Stockholm, Sweden — Medivir AB (Nasdaq Stockholm: MVIR), a pharmaceutical company focused on developing innovative treatments for cancer in areas of high unmet medical need, today announces that the poster, titled “Fostrox (MIV-818) in combination with anti-PD-1 shows increased efficacy in nonclinical tumour models in vivo” will be presented at the SITC 2022 conference, on November 10 by Fredrik Öberg, CSO at Medivir.
Fostroxacitabine bralpamide (fostrox) is an orally administered liver-targeted troxacitabine-based nucleotide prodrug currently undergoing phase 1/2a clinical trial in advanced hepatocellular carcinoma (HCC), in combination with pembrolizumab or lenvatinib (NCT03781934). Liver-selective fostrox-induced DNA-damage and tumor cell killing has the potential to enhance the efficacy of checkpoint blockade by increasing tumor antigen presentation and changing the tumor microenvironment.

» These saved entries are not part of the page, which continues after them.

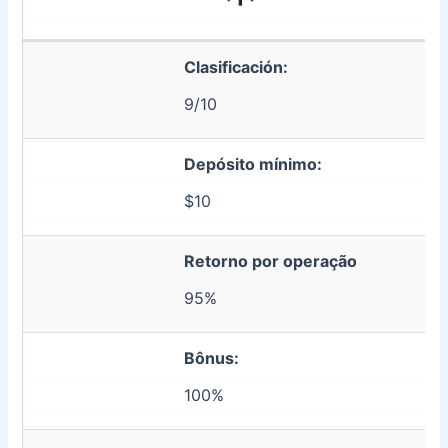
Clasificación:
9/10
Depósito mínimo:
$10
Retorno por operação
95%
Bônus:
100%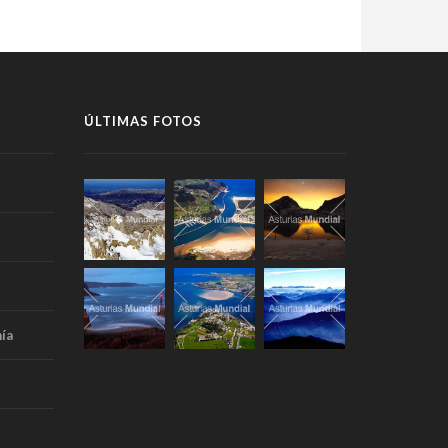
ÚLTIMAS FOTOS
ía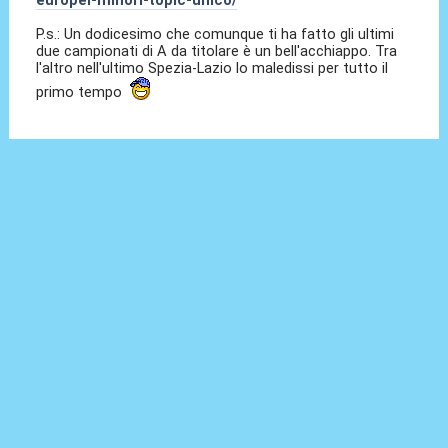
europei-minori-topic-unico/
P.s.: Un dodicesimo che comunque ti ha fatto gli ultimi
due campionati di A da titolare è un bell'acchiappo. Tra
l'altro nell'ultimo Spezia-Lazio lo maledissi per tutto il
primo tempo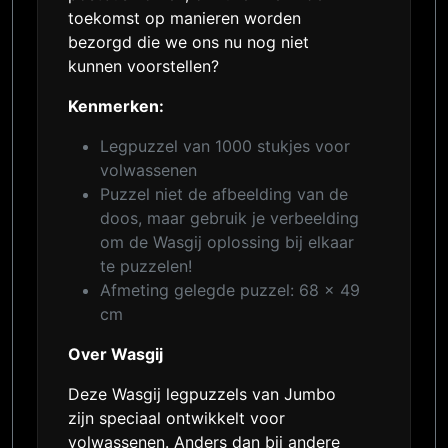
toekomst op manieren worden
bezorgd die we ons nu nog niet
kunnen voorstellen?
Kenmerken:
Legpuzzel van 1000 stukjes voor
volwassenen
Puzzel niet de afbeelding van de
doos, maar gebruik je verbeelding
om de Wasgij oplossing bij elkaar
te puzzelen!
Afmeting gelegde puzzel: 68 x 49
cm
Over Wasgij
Deze Wasgij legpuzzels van Jumbo
zijn speciaal ontwikkelt voor
volwassenen. Anders dan bij andere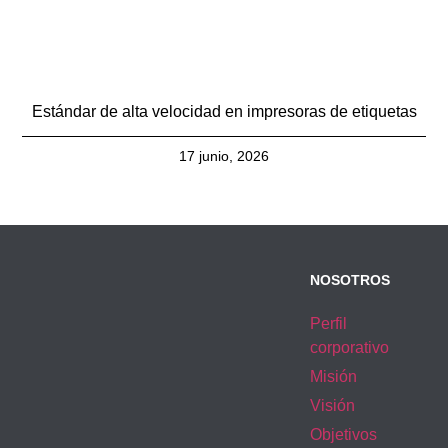
Estándar de alta velocidad en impresoras de etiquetas
17 junio, 2026
NOSOTROS
Perfil
corporativo
Misión
Visión
Objetivos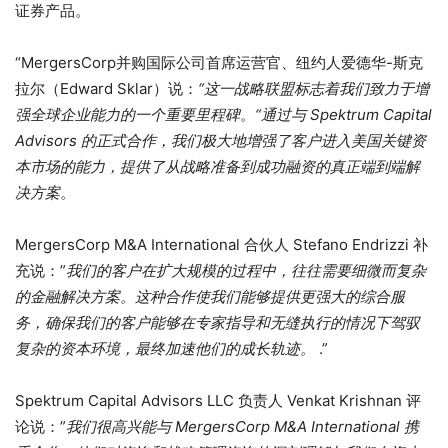
证券产品。
“MergersCorp并购国际公司首席运营官、纽约人爱德华-斯克
拉尔（Edward Sklar）说：
“这一战略联盟标志着我们致力于增
强全球企业能力的一个重要里程碑
。
“通过与 Spektrum Capital
Advisors 的正式合作，我们极大地增强了客户进入美国关键资
本市场的能力，提供了从战略准备到成功融资的真正端到端解
决方案
。
MergersCorp M&A International 合伙人 Stefano Endrizzi 补
充说：”
我们的客户在扩大规模的过程中，往往需要细微而复杂
的金融解决方案。这种合作使我们能够提供更强大的综合服
务，确保我们的客户能够在专家指导和无缝执行的情况下驾驭
复杂的资本环境，最终加速他们的成长轨迹。
.”
Spektrum Capital Advisors LLC 负责人 Venkat Krishnan 评
论说：”
我们很高兴能与 MergersCorp M&A International 携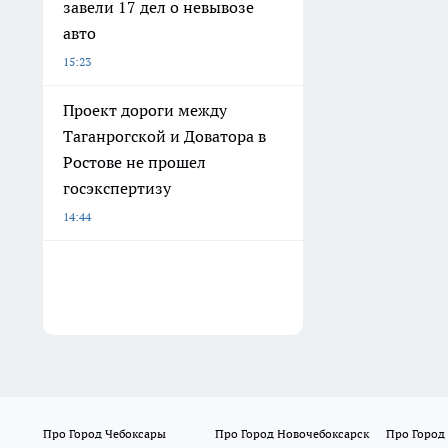
завели 17 дел о невывозе
авто
15:23
Проект дороги между
Таганрогской и Доватора в
Ростове не прошел
госэкспертизу
14:44
Про Город Чебоксары
Про Город Новочебоксарск
Про Город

The poster supports this potential as it shows that combination therapy with fostrox and anti-PD1 significantly improved anti-tumor efficacy in a pre-clinical mouse model for HCC, compared with either treatment alone. Analysis of immune-related gene expression indicated increased tumor infiltrating lymphocytes (TILs), and included upregulation of genes involved in cancer antigen presentation in the tumors. In addition, the combination of fostrox with pembrolizumab treatment, in a chorioallantoic membrane lung carcinoma model, showed enhancement of efficacy and increased tumor infiltration of CD8+ T-cells.
In conclusion the combination of fostrox with anti-PD1 showed enhanced efficacy in nonclinical tumor models, and changes in the tumor microenvironment consistent with increased immune-mediated anti-tumor activity. The results indicate a potential for combining anti-PD1 with fostrox in the treatment of HCC. The abstract and the poster will be available on Medivir’s website after the presentation.
For additional information, please contact
Magnus Christensen, CFO, Medivir AB
Telephone: +46 8 5468 3100
Fostrox is a pro-drug designed to selectively treat liver cancers and to minimize side effects. It has the potential to become the first liver-targeted and orally administered drug for patients with HCC and other forms of liver cancer. Fostrox has completed a phase 1b monotherapy study, and a combination study in HCC currently ongoing.
About primary liver cancer
Primary liver cancer is the third leading cause of cancer-related deaths worldwide and hepatocellular carcinoma (HCC) is the most common cancer that arises in the liver. Although existing therapies for advanced HCC can extend the lives of patients, treatment benefits are insufficient and death rates remain high. There are 42,000 patients diagnosed with primary liver cancer per year in the US and current five-year survival is 11 percent. HCC is a heterogeneous disease with diverse etiologies, and lacks defining mutations observed in many other cancers. This has contributed to the lack of success of molecularly targeted agents in HCC. The limited overall benefit, taken together with the poor overall prognosis for patients with intermediate and advanced HCC, results in a large unmet medical need.
Medivir develops innovative drugs with a focus on cancer where the unmet medical needs are high. The drug candidates are directed toward indication areas where available therapies are limited or missing and there are great opportunities to offer significant improvements to patients. Medivir is focusing on the development of fostroxacitabine bralpamide (fostrox), a pro-drug designed to selectively treat liver cancer cells and to minimize side effects. Collaborations and partnerships are important parts of Medivir’s business model, and the drug development is conducted either by Medivir or in partnership. Birinapant, a SMAC mimetic, is exclusively outlicensed to IGM Biosciences (Nasdaq: IGMS) to be developed in combination with IGM-antibodies for the treatment of solid tumors. Medivir’s share (ticker: MVIR) is listed on Nasdaq Stockholm’s Small Cap list. www.medivir.com.